The Plain cast decisive votes during the National Convention’s major decisions: backing the motion that led to the abolition of feudal privileges, shaping the verdict and sentence in the regicide question, and enabling the Convention to endorse extraordinary measures such as the Levee en masse and the creation of revolutionary tribunals. In moments of crisis—such as the aftermath of the Insurrection of 31 May – 2 June 1793 and the purge of the Girondins—Plain deputies alternated between tolerating the concentration of power in the Committee of Public Safety and supporting Thermidorian moderates like Paul Barras and Lazare Carnot in reaction against Robespierre and the Great Terror. Their votes affected legislation on the Law of Suspects, the calendar reforms culminating in the French Republican Calendar, and measures concerning the National Convention’s provinces and siege economies.
After the fall of Maximilien Robespierre in the Thermidorian Reaction of 27 July 1794, the Plain’s cohesion weakened as Thermidorians, former Montagnards, and ex-Girondins realigned, with figures such as Paul Barras and Pierre Riel de Beurnonville rising to prominence in the Directory era.
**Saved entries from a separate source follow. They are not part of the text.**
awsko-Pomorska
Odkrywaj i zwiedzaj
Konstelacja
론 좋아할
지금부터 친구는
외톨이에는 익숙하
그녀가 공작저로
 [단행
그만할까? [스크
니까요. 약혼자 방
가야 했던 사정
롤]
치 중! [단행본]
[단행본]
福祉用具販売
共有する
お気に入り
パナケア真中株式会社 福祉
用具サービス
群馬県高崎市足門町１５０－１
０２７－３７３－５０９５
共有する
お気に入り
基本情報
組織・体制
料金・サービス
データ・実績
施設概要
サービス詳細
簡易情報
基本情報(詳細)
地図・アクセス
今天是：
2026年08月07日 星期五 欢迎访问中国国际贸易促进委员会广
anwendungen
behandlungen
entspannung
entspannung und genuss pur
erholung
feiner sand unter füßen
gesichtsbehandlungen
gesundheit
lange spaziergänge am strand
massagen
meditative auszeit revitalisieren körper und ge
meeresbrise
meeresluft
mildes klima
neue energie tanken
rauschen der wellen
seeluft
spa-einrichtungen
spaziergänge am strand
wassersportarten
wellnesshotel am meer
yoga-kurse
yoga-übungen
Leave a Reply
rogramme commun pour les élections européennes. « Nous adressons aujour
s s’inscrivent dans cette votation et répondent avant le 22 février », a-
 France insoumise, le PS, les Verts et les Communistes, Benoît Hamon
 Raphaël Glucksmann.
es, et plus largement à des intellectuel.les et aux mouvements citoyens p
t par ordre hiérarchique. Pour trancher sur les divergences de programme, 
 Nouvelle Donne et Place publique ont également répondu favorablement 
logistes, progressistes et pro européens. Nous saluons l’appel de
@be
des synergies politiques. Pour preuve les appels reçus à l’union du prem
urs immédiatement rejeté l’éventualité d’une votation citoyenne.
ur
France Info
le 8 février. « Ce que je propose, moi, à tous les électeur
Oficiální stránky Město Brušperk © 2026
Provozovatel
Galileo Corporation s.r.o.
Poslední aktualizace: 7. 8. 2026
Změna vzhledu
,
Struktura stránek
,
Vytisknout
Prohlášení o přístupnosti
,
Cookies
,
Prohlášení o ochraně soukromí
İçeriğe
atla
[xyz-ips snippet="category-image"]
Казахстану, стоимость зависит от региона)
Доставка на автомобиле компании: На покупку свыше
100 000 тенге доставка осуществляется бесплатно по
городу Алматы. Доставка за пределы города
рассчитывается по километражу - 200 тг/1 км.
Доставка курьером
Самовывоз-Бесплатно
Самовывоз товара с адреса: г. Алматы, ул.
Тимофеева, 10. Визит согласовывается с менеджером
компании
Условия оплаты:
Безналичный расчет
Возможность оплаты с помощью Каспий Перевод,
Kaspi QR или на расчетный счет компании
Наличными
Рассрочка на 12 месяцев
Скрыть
The Plain’s pragmatic centrism left a legacy visible in later constitutional arrangements including the Constitution of the Year III and influenced debates in the Consulate about executive power and civil administration, while its role in momentous votes continued to be studied alongside the careers of Maximilien Robespierre, Georges Danton, Camille Desmoulins, Jacques-Pierre Brissot, and others as a case of parliamentary swing politics during revolutionary crisis.